Pertama, sejarah terorisme klasik sejatinya merupakan anak kandung dari dan dibesarkan oleh peradaban Barat. Kedua, ada kecenderungan kuat di Barat dalam memandang Islam Timur Tengah sebagai salah satu kawasan surga bagi kekerasan politik dan terorisme. Padahal, kekerasan kontemporer itu bersumber dari Barat sendiri.
Bagaimana Anda menjelaskan tentang Barat sebagai sumber terorisme ini?

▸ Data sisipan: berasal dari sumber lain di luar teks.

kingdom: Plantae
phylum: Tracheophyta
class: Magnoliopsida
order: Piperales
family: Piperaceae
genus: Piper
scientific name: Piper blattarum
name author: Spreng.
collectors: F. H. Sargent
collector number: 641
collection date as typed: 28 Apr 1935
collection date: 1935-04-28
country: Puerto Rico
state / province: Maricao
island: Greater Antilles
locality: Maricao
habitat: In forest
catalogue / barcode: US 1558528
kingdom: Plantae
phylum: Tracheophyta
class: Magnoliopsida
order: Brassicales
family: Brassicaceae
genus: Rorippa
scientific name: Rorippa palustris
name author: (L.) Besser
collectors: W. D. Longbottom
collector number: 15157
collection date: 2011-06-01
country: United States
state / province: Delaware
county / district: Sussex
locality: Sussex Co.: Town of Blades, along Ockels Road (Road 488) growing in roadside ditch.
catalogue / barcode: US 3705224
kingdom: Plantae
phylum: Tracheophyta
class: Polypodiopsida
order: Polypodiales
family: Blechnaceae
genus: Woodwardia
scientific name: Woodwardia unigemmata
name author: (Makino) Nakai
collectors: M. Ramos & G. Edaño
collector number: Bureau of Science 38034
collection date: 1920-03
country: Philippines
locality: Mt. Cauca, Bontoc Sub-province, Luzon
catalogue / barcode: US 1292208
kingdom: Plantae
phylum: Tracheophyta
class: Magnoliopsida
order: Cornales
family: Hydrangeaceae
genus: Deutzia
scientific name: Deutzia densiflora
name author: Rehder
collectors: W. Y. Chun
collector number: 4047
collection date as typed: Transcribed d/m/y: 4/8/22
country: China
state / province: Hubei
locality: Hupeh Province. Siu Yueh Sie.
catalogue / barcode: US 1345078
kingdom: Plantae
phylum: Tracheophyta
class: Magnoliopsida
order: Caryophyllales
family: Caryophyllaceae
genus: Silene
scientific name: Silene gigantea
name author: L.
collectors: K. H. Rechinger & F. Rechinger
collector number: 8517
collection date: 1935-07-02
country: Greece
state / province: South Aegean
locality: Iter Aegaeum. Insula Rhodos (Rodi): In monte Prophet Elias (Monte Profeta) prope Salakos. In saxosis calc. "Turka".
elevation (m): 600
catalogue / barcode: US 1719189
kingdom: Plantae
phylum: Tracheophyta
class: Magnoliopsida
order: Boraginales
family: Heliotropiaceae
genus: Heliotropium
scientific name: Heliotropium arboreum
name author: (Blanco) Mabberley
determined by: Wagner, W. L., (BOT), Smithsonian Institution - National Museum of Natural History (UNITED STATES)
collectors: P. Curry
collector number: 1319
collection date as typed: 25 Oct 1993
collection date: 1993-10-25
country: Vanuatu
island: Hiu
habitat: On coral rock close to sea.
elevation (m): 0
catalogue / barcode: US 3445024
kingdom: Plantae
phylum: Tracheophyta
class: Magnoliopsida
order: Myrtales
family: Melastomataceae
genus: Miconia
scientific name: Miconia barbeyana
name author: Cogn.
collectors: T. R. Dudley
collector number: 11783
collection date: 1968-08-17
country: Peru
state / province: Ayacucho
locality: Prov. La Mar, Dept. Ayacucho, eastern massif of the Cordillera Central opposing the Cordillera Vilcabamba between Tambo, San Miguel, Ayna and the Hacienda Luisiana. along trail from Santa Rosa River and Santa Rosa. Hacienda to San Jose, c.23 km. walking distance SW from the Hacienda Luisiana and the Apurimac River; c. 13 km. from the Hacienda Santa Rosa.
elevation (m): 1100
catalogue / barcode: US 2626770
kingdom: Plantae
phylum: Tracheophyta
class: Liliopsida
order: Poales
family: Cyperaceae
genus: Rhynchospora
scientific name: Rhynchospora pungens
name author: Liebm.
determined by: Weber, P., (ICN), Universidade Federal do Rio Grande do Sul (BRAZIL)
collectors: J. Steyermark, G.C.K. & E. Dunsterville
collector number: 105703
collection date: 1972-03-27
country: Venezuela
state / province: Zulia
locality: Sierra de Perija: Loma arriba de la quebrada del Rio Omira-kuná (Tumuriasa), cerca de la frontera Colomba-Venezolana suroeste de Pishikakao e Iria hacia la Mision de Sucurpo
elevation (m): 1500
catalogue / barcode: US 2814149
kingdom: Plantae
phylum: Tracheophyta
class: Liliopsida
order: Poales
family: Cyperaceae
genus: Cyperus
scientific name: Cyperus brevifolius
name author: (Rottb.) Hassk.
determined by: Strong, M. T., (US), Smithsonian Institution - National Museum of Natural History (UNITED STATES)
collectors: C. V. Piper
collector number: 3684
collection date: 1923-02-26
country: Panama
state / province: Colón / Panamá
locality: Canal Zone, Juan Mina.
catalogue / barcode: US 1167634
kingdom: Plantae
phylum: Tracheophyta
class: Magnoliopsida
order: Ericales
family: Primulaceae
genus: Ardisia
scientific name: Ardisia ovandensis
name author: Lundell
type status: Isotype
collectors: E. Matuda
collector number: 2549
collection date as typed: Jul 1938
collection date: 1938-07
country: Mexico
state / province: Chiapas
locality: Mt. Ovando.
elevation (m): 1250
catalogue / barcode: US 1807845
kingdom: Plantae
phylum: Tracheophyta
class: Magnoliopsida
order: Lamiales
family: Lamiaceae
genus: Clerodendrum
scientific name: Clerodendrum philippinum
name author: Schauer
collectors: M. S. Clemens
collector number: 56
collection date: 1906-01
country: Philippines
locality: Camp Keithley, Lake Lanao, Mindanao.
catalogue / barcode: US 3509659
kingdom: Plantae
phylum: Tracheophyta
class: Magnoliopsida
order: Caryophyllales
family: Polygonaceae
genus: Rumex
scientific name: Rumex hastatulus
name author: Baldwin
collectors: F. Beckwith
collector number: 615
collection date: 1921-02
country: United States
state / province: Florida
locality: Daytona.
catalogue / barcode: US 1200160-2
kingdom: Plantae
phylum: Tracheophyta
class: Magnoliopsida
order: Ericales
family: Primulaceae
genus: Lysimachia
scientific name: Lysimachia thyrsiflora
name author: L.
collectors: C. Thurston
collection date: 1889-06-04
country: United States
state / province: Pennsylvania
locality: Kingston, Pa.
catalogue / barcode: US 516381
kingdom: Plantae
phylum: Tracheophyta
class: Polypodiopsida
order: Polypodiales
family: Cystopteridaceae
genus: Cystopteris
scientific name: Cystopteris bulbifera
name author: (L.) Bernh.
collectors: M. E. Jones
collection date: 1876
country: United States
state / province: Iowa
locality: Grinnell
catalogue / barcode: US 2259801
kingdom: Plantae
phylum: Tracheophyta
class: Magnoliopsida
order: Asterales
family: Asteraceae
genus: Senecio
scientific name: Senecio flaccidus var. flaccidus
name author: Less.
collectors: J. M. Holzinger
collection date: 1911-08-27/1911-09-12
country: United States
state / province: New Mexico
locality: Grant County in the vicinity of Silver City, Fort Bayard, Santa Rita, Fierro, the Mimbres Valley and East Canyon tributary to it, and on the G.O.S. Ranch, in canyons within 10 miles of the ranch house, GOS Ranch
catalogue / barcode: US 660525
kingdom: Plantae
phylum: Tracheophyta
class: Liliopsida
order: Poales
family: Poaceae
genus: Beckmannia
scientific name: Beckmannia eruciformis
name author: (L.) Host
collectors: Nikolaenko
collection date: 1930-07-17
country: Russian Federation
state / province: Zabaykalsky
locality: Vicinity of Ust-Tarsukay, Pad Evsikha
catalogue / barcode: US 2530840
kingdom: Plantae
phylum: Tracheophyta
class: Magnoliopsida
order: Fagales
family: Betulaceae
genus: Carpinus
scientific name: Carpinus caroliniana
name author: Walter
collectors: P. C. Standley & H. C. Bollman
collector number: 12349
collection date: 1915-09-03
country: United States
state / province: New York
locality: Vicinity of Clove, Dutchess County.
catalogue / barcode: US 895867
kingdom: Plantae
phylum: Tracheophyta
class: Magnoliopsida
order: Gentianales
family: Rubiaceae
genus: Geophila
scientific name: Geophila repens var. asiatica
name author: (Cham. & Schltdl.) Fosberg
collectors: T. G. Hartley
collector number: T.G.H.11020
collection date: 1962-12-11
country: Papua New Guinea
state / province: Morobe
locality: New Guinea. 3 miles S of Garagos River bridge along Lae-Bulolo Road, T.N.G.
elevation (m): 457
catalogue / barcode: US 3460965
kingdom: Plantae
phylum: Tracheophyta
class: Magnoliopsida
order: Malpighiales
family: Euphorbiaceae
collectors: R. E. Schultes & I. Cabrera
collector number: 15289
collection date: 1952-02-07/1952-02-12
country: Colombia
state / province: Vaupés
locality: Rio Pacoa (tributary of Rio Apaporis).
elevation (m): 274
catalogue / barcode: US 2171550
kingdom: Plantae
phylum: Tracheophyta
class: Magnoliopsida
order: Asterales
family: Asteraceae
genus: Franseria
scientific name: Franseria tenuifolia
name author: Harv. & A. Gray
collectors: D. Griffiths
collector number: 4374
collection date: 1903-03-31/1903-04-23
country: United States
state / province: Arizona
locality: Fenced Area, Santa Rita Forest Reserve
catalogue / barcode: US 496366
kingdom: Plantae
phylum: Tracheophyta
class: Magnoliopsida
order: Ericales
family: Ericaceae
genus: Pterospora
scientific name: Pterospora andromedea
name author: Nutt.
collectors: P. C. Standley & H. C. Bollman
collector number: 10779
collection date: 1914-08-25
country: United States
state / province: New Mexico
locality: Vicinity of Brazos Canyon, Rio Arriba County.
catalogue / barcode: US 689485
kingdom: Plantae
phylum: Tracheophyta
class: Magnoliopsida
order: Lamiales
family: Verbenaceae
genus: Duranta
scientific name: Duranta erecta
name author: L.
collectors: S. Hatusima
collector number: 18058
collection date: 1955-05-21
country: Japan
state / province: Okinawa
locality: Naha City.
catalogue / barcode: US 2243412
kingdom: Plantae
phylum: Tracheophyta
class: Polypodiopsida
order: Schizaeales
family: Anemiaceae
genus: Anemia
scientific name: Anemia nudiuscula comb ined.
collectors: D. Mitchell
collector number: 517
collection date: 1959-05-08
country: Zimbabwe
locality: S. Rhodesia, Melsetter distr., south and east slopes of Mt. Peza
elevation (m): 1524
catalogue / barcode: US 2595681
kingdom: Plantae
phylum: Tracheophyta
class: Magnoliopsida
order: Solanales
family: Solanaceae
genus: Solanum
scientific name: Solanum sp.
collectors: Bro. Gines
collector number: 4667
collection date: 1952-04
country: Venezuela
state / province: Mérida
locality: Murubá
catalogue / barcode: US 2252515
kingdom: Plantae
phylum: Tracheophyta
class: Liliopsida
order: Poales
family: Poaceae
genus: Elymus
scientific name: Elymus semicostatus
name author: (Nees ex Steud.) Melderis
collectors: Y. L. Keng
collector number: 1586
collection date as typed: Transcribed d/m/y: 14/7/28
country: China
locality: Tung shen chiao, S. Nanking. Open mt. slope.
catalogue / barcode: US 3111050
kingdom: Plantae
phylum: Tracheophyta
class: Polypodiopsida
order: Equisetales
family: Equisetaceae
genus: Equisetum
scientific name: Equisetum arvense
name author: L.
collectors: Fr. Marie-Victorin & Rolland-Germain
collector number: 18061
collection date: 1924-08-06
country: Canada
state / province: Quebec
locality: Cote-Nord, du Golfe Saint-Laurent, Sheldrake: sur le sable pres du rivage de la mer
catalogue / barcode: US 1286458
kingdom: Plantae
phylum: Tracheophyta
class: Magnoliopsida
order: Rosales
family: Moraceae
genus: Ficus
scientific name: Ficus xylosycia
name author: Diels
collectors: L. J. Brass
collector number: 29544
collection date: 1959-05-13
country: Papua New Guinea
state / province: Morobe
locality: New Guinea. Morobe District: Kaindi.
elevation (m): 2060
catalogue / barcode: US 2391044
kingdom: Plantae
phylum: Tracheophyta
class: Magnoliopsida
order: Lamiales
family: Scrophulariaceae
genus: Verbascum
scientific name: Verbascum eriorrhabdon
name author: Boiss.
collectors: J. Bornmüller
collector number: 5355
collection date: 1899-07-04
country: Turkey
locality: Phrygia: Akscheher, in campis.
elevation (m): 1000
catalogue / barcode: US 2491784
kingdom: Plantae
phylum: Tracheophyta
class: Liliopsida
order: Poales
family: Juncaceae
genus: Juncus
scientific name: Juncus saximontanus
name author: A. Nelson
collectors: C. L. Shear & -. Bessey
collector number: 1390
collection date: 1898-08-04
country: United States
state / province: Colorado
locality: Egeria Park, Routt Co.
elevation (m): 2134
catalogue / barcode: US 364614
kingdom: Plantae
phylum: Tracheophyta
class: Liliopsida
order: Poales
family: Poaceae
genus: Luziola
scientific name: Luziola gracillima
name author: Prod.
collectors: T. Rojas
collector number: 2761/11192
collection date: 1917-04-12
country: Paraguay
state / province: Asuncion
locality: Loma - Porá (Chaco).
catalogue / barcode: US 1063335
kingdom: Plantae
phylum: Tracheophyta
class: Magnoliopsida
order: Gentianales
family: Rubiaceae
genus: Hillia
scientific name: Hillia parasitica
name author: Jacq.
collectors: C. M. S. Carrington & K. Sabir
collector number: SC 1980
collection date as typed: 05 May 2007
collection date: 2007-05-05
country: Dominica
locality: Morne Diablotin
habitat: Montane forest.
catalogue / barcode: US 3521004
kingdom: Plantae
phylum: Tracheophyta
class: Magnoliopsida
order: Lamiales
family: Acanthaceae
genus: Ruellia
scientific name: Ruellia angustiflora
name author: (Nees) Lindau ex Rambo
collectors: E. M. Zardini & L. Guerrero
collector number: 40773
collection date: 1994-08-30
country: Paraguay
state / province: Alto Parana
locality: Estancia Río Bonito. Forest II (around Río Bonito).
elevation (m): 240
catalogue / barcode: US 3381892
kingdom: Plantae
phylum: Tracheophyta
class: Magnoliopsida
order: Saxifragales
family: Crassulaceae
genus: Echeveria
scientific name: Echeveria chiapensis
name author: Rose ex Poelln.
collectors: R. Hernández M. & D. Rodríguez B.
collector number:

Sebagaimana Sosialisme lahir sebagai reaksi atas Kapitalisme atau Oksidentalisme atas Orientalisme, terorisme juga merupakan anak kandung Barat. Terorisme berawal dari kekuasaan kolonial dan imperial Barat. Ketika pedagang Eropa mengeksplorasi pasar-pasar baru untuk memasarkan kelebihan produksi sebagai hasil revolusi industri, mereka datang ke Timur sembari belanja bahan mentah. Ini agar mereka dapat mengurangi eksploitasi sumber daya mereka sendiri.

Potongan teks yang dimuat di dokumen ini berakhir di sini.